TASK OBJECTIVE:
List every line in the entries below that contains the string "приманки". Case counts, so a line matches only if the string appears with the same capitalization.

DATA FOR PROCESSING:
·····
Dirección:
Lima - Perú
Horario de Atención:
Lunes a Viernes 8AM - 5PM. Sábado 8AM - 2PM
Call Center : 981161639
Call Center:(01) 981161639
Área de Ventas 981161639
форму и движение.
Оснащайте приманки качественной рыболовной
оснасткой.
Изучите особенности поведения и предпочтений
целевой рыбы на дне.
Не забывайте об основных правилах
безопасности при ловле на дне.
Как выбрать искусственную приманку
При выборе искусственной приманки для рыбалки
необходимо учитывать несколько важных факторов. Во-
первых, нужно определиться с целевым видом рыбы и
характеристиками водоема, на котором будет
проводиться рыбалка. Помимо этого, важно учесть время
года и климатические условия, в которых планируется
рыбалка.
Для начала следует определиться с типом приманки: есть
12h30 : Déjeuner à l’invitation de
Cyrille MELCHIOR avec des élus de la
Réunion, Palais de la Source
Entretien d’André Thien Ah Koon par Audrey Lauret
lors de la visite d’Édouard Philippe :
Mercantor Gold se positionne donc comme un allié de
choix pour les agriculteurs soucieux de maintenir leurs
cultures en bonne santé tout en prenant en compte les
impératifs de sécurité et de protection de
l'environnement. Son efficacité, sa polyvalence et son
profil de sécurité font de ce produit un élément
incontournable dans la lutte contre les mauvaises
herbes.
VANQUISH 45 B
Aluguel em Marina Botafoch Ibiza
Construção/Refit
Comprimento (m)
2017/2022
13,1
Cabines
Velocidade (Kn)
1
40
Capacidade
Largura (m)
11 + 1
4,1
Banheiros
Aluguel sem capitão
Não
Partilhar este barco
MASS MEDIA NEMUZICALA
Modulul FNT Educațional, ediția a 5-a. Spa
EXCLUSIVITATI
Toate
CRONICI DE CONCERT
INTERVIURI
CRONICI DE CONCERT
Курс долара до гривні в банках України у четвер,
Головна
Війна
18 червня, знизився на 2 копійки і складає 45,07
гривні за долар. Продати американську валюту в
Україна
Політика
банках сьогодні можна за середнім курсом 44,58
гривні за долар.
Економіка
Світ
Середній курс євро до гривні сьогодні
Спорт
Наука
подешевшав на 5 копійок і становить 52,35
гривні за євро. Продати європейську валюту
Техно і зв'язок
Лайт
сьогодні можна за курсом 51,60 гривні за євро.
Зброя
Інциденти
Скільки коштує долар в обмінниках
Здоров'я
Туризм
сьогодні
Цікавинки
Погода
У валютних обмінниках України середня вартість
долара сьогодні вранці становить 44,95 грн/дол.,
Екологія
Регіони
·····
SOLVED EXERCISE:
Оснащайте приманки качественной рыболовной
При выборе искусственной приманки для рыбалки
Для начала следует определиться с типом приманки: есть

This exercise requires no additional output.